Exercise goal → Your task is to copy every record exactly.

↓

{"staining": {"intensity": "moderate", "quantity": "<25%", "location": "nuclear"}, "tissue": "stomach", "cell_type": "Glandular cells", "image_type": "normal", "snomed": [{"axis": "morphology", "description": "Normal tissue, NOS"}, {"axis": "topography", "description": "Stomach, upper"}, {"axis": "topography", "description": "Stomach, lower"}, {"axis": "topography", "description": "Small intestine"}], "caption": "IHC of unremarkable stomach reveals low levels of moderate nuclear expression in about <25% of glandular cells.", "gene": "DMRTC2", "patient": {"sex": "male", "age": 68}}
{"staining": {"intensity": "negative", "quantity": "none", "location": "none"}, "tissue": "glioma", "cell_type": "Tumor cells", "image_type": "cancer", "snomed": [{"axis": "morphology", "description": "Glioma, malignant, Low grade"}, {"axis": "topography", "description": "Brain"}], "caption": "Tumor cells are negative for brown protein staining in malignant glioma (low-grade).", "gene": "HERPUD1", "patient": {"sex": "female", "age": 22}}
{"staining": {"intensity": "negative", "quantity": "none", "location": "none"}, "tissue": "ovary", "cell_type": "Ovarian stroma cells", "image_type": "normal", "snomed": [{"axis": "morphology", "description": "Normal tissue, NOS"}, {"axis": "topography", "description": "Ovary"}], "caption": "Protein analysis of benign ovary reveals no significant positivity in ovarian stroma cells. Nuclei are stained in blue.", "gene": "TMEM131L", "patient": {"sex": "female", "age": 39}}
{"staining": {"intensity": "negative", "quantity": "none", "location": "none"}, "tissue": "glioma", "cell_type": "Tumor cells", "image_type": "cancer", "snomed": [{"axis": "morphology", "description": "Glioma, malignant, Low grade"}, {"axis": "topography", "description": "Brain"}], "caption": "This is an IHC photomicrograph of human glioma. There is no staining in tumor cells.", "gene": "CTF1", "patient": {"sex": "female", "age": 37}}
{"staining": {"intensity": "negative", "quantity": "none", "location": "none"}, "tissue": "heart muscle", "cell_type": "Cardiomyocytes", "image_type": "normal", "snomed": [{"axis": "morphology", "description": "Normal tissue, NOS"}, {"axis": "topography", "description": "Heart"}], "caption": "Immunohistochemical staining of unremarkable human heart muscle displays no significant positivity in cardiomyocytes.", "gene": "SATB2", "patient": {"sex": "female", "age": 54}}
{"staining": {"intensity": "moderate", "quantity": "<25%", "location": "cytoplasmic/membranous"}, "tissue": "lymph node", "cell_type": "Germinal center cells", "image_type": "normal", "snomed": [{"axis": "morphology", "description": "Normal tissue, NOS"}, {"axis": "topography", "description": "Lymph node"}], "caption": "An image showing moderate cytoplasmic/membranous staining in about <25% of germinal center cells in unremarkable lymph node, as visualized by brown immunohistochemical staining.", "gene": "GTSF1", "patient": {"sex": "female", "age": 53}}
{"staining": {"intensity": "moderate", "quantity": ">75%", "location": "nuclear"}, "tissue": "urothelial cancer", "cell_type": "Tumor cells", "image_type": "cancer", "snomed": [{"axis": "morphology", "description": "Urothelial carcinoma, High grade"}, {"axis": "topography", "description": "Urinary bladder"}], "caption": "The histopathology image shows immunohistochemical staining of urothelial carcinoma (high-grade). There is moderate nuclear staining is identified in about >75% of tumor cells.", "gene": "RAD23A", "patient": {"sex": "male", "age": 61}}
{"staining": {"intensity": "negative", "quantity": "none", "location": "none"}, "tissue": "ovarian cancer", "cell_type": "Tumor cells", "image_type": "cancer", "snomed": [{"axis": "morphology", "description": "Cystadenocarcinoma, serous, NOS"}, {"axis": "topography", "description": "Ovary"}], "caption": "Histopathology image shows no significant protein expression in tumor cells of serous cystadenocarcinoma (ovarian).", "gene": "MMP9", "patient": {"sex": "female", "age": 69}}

↑

Response for this exercise →
{"staining": {"intensity": "moderate", "quantity": "<25%", "location": "nuclear"}, "tissue": "stomach", "cell_type": "Glandular cells", "image_type": "normal", "snomed": [{"axis": "morphology", "description": "Normal tissue, NOS"}, {"axis": "topography", "description": "Stomach, upper"}, {"axis": "topography", "description": "Stomach, lower"}, {"axis": "topography", "description": "Small intestine"}], "caption": "IHC of unremarkable stomach reveals low levels of moderate nuclear expression in about <25% of glandular cells.", "gene": "DMRTC2", "patient": {"sex": "male", "age": 68}}
{"staining": {"intensity": "negative", "quantity": "none", "location": "none"}, "tissue": "glioma", "cell_type": "Tumor cells", "image_type": "cancer", "snomed": [{"axis": "morphology", "description": "Glioma, malignant, Low grade"}, {"axis": "topography", "description": "Brain"}], "caption": "Tumor cells are negative for brown protein staining in malignant glioma (low-grade).", "gene": "HERPUD1", "patient": {"sex": "female", "age": 22}}
{"staining": {"intensity": "negative", "quantity": "none", "location": "none"}, "tissue": "ovary", "cell_type": "Ovarian stroma cells", "image_type": "normal", "snomed": [{"axis": "morphology", "description": "Normal tissue, NOS"}, {"axis": "topography", "description": "Ovary"}], "caption": "Protein analysis of benign ovary reveals no significant positivity in ovarian stroma cells. Nuclei are stained in blue.", "gene": "TMEM131L", "patient": {"sex": "female", "age": 39}}
{"staining": {"intensity": "negative", "quantity": "none", "location": "none"}, "tissue": "glioma", "cell_type": "Tumor cells", "image_type": "cancer", "snomed": [{"axis": "morphology", "description": "Glioma, malignant, Low grade"}, {"axis": "topography", "description": "Brain"}], "caption": "This is an IHC photomicrograph of human glioma. There is no staining in tumor cells.", "gene": "CTF1", "patient": {"sex": "female", "age": 37}}
{"staining": {"intensity": "negative", "quantity": "none", "location": "none"}, "tissue": "heart muscle", "cell_type": "Cardiomyocytes", "image_type": "normal", "snomed": [{"axis": "morphology", "description": "Normal tissue, NOS"}, {"axis": "topography", "description": "Heart"}], "caption": "Immunohistochemical staining of unremarkable human heart muscle displays no significant positivity in cardiomyocytes.", "gene": "SATB2", "patient": {"sex": "female", "age": 54}}
{"staining": {"intensity": "moderate", "quantity": "<25%", "location": "cytoplasmic/membranous"}, "tissue": "lymph node", "cell_type": "Germinal center cells", "image_type": "normal", "snomed": [{"axis": "morphology", "description": "Normal tissue, NOS"}, {"axis": "topography", "description": "Lymph node"}], "caption": "An image showing moderate cytoplasmic/membranous staining in about <25% of germinal center cells in unremarkable lymph node, as visualized by brown immunohistochemical staining.", "gene": "GTSF1", "patient": {"sex": "female", "age": 53}}
{"staining": {"intensity": "moderate", "quantity": ">75%", "location": "nuclear"}, "tissue": "urothelial cancer", "cell_type": "Tumor cells", "image_type": "cancer", "snomed": [{"axis": "morphology", "description": "Urothelial carcinoma, High grade"}, {"axis": "topography", "description": "Urinary bladder"}], "caption": "The histopathology image shows immunohistochemical staining of urothelial carcinoma (high-grade). There is moderate nuclear staining is identified in about >75% of tumor cells.", "gene": "RAD23A", "patient": {"sex": "male", "age": 61}}
{"staining": {"intensity": "negative", "quantity": "none", "location": "none"}, "tissue": "ovarian cancer", "cell_type": "Tumor cells", "image_type": "cancer", "snomed": [{"axis": "morphology", "description": "Cystadenocarcinoma, serous, NOS"}, {"axis": "topography", "description": "Ovary"}], "caption": "Histopathology image shows no significant protein expression in tumor cells of serous cystadenocarcinoma (ovarian).", "gene": "MMP9", "patient": {"sex": "female", "age": 69}}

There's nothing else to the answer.